_Exercise aim_
Give again, word for word, every line in the entries below from the line with "Page size: 1500x844." up to and including the line with "text_box [915, 291, 1897, 906]", and no other line.

Document layout analysis data:
Content starts

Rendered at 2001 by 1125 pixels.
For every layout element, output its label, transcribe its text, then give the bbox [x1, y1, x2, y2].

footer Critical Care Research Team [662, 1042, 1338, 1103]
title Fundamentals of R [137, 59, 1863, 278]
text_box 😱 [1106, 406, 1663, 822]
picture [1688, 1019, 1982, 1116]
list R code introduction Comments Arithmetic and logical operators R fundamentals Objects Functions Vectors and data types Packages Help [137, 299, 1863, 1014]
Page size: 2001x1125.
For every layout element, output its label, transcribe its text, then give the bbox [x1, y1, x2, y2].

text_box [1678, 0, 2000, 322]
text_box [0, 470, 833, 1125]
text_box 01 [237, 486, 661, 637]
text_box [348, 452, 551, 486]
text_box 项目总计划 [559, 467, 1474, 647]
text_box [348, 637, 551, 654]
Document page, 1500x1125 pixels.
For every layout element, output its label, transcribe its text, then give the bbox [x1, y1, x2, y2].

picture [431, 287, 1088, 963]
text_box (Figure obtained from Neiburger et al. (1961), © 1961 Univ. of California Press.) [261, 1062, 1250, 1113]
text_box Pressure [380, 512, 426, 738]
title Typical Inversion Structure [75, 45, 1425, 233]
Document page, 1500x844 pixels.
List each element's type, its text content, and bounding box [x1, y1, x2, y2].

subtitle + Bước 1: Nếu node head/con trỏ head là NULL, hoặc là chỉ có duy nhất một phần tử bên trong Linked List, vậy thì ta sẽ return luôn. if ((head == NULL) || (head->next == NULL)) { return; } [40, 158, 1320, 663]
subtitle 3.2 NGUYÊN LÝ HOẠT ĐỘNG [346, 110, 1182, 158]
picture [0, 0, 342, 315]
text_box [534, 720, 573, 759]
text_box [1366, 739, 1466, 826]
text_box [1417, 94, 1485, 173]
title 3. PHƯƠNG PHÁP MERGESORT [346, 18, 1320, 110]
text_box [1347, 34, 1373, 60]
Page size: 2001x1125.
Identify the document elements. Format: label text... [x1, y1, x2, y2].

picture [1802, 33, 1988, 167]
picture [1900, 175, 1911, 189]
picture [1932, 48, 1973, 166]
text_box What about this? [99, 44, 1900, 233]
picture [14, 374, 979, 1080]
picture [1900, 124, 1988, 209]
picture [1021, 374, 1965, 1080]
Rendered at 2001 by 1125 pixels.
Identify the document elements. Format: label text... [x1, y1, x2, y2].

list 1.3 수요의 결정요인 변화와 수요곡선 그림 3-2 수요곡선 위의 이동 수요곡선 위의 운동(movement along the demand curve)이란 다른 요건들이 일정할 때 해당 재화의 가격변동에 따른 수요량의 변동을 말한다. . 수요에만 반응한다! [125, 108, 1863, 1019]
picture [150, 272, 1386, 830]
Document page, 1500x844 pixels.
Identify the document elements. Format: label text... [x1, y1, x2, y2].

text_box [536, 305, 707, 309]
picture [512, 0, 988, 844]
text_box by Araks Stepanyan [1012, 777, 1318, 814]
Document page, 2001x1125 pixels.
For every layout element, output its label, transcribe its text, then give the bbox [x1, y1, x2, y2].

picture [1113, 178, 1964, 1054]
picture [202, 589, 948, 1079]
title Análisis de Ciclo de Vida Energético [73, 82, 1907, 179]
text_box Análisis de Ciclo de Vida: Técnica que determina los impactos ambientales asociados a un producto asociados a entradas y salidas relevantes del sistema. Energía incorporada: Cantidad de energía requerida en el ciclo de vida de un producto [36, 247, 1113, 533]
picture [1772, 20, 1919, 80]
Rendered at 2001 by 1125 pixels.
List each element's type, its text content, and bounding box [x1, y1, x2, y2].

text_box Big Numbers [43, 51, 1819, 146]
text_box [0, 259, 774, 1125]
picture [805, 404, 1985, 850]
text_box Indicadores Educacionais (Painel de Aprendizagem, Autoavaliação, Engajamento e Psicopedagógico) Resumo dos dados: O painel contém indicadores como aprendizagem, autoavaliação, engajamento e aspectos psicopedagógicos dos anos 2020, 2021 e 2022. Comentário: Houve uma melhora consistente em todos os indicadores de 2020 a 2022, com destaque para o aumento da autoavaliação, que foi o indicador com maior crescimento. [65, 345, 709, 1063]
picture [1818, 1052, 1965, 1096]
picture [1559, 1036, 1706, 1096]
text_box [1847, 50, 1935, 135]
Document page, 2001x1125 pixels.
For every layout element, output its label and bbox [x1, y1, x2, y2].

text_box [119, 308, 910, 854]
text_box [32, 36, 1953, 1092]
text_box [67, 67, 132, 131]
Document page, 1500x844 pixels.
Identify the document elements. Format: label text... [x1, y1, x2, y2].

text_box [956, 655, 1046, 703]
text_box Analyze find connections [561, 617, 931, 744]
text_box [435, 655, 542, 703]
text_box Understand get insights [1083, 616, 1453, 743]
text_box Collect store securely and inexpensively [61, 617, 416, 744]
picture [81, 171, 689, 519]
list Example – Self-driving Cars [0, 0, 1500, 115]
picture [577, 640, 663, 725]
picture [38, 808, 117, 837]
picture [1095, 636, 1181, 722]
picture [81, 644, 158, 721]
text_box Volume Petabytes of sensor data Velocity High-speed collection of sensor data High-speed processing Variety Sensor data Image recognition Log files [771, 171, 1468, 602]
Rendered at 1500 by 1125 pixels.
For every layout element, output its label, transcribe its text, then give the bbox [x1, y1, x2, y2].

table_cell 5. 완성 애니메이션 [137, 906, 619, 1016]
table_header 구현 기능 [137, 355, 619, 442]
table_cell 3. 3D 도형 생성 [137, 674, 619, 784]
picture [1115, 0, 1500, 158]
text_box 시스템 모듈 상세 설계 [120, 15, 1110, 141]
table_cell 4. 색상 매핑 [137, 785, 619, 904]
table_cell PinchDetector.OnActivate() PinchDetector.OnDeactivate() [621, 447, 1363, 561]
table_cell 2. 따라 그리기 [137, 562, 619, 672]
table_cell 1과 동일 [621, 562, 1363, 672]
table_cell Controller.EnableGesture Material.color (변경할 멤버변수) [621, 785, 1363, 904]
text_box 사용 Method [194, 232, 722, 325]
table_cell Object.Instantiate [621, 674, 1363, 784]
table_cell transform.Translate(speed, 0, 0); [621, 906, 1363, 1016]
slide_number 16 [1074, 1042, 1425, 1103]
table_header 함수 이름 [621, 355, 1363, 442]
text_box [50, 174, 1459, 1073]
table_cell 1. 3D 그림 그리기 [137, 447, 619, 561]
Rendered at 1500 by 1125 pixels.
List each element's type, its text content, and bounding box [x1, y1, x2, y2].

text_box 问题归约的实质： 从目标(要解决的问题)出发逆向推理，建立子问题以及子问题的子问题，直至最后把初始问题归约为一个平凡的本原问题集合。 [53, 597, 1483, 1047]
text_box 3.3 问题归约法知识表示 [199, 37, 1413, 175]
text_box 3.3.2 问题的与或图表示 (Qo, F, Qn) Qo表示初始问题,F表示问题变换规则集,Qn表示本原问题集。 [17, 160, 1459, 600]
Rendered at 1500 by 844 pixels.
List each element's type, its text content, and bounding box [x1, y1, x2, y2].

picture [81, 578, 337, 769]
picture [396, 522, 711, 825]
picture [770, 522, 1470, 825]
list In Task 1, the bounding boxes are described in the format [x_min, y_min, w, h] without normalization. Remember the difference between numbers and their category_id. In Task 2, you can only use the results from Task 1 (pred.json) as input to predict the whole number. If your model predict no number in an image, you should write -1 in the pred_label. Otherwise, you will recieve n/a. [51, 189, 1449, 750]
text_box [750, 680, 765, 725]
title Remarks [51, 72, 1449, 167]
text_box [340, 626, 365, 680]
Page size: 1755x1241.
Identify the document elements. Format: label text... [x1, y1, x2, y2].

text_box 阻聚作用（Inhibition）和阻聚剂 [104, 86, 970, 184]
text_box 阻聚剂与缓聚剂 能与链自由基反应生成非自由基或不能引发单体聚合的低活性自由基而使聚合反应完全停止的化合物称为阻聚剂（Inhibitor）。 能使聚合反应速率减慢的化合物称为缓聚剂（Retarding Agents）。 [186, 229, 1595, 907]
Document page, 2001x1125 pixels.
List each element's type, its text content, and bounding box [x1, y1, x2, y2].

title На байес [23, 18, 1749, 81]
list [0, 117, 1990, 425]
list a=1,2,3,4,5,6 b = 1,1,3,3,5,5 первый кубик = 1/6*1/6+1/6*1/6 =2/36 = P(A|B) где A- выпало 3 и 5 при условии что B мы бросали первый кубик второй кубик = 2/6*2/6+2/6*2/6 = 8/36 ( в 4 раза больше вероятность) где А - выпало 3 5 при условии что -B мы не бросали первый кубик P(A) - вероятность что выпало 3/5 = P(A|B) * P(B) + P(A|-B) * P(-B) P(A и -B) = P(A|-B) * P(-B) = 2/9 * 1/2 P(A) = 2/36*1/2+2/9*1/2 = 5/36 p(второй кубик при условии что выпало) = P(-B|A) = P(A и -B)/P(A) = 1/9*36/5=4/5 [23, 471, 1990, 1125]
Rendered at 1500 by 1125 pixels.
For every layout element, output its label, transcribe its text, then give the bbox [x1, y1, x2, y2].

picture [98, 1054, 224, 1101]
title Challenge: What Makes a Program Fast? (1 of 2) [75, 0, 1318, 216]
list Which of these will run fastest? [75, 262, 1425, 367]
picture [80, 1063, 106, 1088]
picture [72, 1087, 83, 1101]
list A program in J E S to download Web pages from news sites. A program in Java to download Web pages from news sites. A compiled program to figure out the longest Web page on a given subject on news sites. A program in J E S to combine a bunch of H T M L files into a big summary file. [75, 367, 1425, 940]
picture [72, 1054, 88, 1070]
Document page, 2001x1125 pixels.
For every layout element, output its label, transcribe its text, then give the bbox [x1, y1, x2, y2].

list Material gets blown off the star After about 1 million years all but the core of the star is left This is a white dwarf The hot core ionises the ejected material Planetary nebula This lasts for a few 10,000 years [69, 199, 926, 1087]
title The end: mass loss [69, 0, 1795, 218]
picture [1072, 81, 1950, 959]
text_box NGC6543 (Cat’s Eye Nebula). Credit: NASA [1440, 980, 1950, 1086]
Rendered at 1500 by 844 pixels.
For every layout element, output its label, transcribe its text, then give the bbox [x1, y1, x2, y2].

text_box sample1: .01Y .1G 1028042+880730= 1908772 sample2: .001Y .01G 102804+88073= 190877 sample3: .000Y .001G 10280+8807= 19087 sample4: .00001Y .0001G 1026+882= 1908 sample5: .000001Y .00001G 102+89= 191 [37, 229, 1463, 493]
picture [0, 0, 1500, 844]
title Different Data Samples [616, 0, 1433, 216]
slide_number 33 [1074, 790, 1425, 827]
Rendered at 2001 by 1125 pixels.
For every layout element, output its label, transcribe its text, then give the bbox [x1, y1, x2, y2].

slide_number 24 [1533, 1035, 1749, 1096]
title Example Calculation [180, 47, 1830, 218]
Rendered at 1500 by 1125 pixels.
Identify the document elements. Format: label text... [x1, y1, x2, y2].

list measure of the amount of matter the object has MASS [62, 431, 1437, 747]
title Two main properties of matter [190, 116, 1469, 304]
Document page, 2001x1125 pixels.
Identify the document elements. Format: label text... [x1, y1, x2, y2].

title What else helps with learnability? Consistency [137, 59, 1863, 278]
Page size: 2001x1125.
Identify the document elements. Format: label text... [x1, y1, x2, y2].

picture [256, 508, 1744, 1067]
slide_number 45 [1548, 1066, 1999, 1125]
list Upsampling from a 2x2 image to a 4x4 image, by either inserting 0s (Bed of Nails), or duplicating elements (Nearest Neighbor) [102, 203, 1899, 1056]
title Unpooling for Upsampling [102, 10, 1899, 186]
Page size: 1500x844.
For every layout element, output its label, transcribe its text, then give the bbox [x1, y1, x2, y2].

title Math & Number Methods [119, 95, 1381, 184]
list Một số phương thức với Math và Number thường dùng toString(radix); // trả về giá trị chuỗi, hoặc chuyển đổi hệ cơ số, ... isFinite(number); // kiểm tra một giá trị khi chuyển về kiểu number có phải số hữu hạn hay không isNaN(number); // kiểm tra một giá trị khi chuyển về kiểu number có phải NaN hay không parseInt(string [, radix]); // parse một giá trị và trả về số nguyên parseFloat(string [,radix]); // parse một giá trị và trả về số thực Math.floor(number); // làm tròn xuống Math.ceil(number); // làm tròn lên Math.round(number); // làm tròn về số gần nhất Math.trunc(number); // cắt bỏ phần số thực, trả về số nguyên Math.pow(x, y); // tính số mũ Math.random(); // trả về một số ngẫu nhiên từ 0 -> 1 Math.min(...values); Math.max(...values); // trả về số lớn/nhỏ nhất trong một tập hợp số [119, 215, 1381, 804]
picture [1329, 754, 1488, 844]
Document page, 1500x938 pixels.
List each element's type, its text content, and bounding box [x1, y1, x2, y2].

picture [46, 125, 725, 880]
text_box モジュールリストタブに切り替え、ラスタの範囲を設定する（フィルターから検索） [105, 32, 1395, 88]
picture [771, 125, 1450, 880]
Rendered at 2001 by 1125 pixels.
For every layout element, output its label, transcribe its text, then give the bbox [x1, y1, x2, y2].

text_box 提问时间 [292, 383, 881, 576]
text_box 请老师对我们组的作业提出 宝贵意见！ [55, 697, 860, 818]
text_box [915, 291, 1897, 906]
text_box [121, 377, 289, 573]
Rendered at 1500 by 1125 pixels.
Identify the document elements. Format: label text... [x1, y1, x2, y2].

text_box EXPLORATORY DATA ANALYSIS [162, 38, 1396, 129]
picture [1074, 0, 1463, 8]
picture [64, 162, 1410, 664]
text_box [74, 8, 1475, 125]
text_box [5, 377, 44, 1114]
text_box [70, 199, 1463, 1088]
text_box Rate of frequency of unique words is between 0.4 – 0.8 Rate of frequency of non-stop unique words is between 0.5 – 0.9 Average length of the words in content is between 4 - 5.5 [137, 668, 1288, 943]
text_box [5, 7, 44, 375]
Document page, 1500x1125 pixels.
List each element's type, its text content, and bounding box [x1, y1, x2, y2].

Content ends

_Response area_
Page size: 1500x844.
For every layout element, output its label, transcribe its text, then give the bbox [x1, y1, x2, y2].

title Math & Number Methods [119, 95, 1381, 184]
list Một số phương thức với Math và Number thường dùng toString(radix); // trả về giá trị chuỗi, hoặc chuyển đổi hệ cơ số, ... isFinite(number); // kiểm tra một giá trị khi chuyển về kiểu number có phải số hữu hạn hay không isNaN(number); // kiểm tra một giá trị khi chuyển về kiểu number có phải NaN hay không parseInt(string [, radix]); // parse một giá trị và trả về số nguyên parseFloat(string [,radix]); // parse một giá trị và trả về số thực Math.floor(number); // làm tròn xuống Math.ceil(number); // làm tròn lên Math.round(number); // làm tròn về số gần nhất Math.trunc(number); // cắt bỏ phần số thực, trả về số nguyên Math.pow(x, y); // tính số mũ Math.random(); // trả về một số ngẫu nhiên từ 0 -> 1 Math.min(...values); Math.max(...values); // trả về số lớn/nhỏ nhất trong một tập hợp số [119, 215, 1381, 804]
picture [1329, 754, 1488, 844]
Document page, 1500x938 pixels.
List each element's type, its text content, and bounding box [x1, y1, x2, y2].

picture [46, 125, 725, 880]
text_box モジュールリストタブに切り替え、ラスタの範囲を設定する（フィルターから検索） [105, 32, 1395, 88]
picture [771, 125, 1450, 880]
Rendered at 2001 by 1125 pixels.
For every layout element, output its label, transcribe its text, then give the bbox [x1, y1, x2, y2].

text_box 提问时间 [292, 383, 881, 576]
text_box 请老师对我们组的作业提出 宝贵意见！ [55, 697, 860, 818]
text_box [915, 291, 1897, 906]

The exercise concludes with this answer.